● Excerpt provided:
********************

Discovery Of Rare Metals ‘Worth £360 Billion’ On Tiny Island Could Change World
Recently-discovered rare metals found on a tiny Pacific island could potentially ‘change the world’.
The ‘almost infinite’ supply of metals found, with one being rare-earth oxide, is worth £359 billion – and could supply the economy for ‘decades’.
These rare elements have been discovered by Japanese scientists in deep-sea mud on Minami-Torishima Island, which is also known as Marcus Island.
A study published in the journal Scientific Reports, reported researchers found ‘more than 16 million tonnes of the elements needed to build hi-tech products’.
One of the metals found, yttrium, is used for camera lenses and mobile phone screens and, according to Science Alert, and is currently worth $3,400 per pound.
Rare-earth minerals are used in everything from ‘smartphone batteries to electric vehicles’.
These elements are actually plentiful in layers of the Earth’s crust, but are typically widely dispersed, therefore it is rare to find any substantial amount of the elements clumped together as extractable minerals, according to the USGS.
Rare-earth minerals can be formed by volcanic activity, and some were formed ‘initially by supernova explosions before Earth came into existence’.
When the planet formed, minerals were incorporated into the deepest parts of the planet’s mantle.
According to The Science Page, Jack Lifton, Technology Metals Research LLC founding principal told The Wall Street Journal ‘this is a game-changer for Japan’.

********************

● Data provided:
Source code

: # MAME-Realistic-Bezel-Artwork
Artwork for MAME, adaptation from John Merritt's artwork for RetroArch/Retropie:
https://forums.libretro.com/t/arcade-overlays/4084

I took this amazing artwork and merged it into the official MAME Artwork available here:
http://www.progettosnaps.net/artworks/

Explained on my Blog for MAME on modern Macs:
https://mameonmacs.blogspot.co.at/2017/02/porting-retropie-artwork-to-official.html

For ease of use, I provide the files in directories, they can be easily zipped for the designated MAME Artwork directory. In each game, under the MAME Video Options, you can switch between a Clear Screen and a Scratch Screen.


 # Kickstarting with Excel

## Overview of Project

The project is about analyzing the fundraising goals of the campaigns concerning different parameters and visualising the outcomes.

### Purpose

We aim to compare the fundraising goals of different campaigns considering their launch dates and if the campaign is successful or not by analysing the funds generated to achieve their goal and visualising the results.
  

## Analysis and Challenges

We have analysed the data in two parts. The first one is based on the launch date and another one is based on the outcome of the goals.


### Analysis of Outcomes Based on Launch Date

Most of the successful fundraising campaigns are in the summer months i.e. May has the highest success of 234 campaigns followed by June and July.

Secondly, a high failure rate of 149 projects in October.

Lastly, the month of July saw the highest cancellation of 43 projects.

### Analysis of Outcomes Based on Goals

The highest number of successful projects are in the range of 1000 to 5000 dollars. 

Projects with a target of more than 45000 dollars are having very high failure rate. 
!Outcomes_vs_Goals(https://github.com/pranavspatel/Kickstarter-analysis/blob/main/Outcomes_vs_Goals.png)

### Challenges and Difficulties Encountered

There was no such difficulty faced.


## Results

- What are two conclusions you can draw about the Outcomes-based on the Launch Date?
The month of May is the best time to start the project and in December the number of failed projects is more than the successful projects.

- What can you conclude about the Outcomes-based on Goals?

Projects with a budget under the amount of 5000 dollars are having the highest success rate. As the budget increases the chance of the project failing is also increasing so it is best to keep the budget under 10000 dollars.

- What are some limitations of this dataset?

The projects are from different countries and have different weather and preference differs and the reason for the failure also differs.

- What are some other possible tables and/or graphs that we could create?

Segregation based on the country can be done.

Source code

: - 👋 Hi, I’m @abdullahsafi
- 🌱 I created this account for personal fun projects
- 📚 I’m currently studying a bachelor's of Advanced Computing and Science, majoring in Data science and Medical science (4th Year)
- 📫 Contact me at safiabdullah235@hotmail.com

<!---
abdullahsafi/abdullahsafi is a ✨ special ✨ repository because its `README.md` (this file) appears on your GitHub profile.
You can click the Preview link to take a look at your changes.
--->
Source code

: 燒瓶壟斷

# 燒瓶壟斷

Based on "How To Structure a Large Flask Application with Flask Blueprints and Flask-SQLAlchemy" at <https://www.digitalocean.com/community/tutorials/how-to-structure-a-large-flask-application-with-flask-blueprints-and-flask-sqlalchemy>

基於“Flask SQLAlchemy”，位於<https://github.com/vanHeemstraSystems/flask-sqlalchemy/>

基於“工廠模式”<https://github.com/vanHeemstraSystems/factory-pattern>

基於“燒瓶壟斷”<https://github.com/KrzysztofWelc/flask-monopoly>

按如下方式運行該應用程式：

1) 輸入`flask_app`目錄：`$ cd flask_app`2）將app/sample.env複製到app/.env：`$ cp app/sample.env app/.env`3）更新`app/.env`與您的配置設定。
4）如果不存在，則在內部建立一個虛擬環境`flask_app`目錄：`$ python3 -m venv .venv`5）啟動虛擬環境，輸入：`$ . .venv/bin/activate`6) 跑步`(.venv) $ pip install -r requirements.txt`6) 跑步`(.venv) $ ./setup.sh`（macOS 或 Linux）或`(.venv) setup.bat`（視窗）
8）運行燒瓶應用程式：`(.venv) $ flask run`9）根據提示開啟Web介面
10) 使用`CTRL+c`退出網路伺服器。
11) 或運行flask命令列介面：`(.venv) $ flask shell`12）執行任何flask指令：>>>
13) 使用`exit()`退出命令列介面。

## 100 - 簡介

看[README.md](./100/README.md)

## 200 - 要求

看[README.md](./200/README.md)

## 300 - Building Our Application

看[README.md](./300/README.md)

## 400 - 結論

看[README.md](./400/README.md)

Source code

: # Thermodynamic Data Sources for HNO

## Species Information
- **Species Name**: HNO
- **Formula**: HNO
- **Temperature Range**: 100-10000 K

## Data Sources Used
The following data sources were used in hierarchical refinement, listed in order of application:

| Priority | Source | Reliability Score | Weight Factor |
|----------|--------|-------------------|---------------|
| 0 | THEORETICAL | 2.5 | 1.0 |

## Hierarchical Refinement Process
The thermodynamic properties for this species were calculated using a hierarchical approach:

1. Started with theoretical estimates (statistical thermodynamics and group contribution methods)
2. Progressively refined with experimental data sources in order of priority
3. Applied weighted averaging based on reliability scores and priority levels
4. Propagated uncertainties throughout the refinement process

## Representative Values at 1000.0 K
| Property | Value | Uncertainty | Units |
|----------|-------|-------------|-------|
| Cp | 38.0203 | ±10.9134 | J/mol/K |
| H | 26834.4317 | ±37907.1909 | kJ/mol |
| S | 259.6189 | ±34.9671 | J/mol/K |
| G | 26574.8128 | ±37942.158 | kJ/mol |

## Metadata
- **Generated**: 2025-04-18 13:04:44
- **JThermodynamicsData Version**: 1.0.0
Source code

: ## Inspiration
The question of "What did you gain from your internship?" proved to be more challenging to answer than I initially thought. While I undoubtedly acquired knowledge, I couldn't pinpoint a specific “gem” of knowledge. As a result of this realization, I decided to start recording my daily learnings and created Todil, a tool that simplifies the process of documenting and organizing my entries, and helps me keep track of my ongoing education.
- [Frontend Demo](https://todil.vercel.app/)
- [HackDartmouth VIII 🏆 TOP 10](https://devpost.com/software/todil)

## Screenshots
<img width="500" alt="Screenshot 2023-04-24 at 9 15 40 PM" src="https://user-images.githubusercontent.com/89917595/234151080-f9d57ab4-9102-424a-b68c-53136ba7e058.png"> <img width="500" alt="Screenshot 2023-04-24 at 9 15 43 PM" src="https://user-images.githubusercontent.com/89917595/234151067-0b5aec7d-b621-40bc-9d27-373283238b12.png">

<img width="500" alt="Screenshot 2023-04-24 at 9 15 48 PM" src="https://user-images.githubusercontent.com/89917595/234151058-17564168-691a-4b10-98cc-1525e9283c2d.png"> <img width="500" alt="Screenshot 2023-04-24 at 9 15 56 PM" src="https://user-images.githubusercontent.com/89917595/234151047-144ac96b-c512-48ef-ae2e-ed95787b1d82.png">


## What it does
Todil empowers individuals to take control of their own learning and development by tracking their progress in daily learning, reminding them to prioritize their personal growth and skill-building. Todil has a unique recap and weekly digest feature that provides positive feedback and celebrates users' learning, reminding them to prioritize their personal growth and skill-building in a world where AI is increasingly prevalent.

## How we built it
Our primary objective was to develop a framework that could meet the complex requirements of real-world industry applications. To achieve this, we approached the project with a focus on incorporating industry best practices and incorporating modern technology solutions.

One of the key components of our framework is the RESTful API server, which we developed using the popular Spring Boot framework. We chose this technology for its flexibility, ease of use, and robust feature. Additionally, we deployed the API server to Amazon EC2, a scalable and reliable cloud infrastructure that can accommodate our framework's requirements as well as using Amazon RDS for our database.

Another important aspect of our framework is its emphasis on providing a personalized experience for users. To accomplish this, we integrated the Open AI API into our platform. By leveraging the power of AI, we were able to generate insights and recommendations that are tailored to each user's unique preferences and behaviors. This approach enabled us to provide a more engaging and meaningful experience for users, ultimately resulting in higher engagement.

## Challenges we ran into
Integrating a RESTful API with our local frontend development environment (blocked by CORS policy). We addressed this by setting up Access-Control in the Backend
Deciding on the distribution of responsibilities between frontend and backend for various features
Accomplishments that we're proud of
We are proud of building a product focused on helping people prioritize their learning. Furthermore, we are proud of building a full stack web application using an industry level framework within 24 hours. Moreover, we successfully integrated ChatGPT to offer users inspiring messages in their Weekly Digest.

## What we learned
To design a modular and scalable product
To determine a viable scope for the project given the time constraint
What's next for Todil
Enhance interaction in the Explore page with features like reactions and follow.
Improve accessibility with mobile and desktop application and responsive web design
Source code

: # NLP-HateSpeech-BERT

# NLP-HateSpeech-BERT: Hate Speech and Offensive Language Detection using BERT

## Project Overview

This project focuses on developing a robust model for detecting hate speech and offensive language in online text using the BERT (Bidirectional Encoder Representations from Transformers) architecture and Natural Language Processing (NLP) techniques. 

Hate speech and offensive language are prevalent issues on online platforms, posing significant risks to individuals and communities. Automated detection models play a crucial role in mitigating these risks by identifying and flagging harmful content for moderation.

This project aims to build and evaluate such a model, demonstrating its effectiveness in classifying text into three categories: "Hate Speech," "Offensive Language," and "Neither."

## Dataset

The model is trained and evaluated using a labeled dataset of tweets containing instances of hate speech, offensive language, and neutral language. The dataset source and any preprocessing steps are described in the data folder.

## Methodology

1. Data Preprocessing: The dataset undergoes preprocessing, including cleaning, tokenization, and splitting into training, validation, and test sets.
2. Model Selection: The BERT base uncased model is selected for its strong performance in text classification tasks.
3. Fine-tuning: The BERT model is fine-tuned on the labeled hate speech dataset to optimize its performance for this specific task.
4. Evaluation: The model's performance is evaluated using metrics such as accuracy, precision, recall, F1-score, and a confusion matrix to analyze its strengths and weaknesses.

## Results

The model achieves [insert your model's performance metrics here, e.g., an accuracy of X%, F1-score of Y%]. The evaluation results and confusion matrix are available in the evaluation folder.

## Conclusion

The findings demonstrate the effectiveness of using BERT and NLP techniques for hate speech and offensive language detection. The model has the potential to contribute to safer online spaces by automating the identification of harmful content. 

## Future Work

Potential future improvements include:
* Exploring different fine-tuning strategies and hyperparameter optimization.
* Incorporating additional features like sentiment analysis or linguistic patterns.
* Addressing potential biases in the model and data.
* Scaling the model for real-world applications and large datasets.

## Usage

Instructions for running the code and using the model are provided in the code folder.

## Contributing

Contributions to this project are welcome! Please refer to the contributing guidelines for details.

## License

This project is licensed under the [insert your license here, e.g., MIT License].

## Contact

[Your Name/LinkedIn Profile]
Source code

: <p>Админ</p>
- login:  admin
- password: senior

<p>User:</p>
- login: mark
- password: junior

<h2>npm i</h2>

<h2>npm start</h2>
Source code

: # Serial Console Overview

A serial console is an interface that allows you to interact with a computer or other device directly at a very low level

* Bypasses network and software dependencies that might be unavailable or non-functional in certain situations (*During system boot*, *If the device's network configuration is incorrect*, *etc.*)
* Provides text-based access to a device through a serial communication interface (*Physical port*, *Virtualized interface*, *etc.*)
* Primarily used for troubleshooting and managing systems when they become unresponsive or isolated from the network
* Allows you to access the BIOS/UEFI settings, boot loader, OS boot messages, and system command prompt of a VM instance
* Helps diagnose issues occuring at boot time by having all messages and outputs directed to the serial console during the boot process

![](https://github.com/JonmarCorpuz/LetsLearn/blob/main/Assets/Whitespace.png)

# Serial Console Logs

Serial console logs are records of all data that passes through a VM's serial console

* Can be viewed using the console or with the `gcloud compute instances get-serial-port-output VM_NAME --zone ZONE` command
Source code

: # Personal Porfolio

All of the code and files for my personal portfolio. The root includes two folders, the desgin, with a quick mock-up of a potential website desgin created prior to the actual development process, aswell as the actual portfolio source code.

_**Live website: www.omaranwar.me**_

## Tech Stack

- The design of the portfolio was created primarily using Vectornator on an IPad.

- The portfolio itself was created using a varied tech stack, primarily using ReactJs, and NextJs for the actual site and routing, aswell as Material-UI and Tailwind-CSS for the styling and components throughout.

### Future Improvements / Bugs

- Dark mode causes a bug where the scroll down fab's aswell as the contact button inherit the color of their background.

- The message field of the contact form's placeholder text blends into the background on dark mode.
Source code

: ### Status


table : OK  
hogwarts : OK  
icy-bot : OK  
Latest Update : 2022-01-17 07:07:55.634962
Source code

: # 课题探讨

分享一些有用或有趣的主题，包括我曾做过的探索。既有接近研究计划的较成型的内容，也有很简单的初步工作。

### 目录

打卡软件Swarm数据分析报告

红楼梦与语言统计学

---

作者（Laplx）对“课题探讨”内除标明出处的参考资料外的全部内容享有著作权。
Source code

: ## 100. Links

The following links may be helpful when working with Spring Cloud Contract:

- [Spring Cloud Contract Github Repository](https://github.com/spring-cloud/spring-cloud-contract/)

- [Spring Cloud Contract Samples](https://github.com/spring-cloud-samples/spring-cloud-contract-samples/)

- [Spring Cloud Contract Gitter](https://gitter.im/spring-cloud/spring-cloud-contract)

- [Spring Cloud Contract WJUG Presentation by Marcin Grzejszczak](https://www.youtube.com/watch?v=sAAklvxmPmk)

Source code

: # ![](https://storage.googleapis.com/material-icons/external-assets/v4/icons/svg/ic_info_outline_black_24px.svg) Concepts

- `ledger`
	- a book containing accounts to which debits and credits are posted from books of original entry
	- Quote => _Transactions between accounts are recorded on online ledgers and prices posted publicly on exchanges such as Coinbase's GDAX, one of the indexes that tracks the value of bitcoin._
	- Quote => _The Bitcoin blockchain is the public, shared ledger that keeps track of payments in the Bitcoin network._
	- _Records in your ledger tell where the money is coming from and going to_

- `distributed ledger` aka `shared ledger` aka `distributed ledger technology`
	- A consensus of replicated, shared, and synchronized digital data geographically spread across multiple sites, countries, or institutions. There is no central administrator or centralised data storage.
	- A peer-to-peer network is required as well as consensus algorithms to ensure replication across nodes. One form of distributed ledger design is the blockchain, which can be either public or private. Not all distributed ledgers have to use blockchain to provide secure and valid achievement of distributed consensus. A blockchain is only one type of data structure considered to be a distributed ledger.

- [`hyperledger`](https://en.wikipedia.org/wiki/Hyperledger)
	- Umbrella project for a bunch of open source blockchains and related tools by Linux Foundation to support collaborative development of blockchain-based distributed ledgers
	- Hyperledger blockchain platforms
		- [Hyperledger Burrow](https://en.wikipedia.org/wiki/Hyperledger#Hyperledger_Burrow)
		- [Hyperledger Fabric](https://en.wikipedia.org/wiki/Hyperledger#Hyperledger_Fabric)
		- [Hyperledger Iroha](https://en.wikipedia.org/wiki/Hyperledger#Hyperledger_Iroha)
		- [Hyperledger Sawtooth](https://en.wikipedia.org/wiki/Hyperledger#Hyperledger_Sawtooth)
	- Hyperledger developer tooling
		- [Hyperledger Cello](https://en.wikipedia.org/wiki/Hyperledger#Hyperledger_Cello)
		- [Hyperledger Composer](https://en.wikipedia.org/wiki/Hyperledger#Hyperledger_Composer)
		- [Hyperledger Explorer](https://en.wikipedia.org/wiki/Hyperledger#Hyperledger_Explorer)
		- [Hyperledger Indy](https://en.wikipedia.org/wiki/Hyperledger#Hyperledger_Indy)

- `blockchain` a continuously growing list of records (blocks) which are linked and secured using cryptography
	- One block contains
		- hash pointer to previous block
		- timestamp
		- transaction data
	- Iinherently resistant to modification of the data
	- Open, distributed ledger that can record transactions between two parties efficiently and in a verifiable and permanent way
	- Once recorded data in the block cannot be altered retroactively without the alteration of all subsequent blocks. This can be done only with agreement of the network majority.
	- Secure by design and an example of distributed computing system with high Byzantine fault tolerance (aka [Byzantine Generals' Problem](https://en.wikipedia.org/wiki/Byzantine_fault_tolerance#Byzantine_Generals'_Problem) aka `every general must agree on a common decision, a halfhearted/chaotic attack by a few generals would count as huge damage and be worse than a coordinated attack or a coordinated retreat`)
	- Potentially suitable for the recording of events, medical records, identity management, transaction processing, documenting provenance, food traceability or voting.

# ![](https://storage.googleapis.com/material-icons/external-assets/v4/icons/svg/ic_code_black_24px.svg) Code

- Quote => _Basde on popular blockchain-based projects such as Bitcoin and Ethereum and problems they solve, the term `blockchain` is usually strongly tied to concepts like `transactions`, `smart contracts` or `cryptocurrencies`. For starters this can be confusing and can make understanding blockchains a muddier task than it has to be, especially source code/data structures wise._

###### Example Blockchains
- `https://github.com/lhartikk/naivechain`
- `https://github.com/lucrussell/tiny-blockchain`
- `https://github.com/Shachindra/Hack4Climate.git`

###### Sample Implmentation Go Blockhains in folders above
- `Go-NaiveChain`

********************

● Activity list:
(1) According to the article on the rare metals, what is the other name for Minami-Torishima Island?
(2) Repeat the article on the rare metals from "According to The Science" to "game-changer for Japan’.".
(3) Carry on the article on the rare metals from the point where it ends.

● Outputs by task:
(1) Marcus Island.

(2)
According to The Science Page, Jack Lifton, Technology Metals Research LLC founding principal told The Wall Street Journal ‘this is a game-changer for Japan’.

(3)
The race to develop these resources is well under way.
The findings suggest that a 2500sq km region off the southern Japanese island should contain 16 million tonnes of the valuable elements.
The report said some of the rare-earth elements found could be mined for hundreds of years, concluding it ‘has the potential to supply these metals on a semi-infinite basis to the world’.
Last year, the same journal posted two papers after the remains of a 300,000-year-old skeleton was discovered.
This predated the earliest known Homo sapien by around 100,000 years, in a place we didn’t expect.
The fossils could be the earliest ever found and if further evidence validates the suggestions made in the original two papers, they may well suggest our species has a different origin.
It all began a few decades ago, when a bunch of miners in Marrakesh stumbled upon a human skull – it resulted in further excavation of the area and discovery of fossils, which they theorised at the time were around 40,000 years old.
They had them pegged as Neanderthals – or other distant relatives of the Homo sapien – but further research actually found a much more monumental discovery.
The true origin of our species is uncertain and debated, with anthropologists having differing theories about where we really do come from.
Most experts believe humanity as we know it started in Africa, a few hundred thousand years ago, but that’s far from undisputed.
Especially now more evidence has surfaced, which challenges the whole idea.
Can you even begin to imagine what’s left out there in the Earth to be discovered?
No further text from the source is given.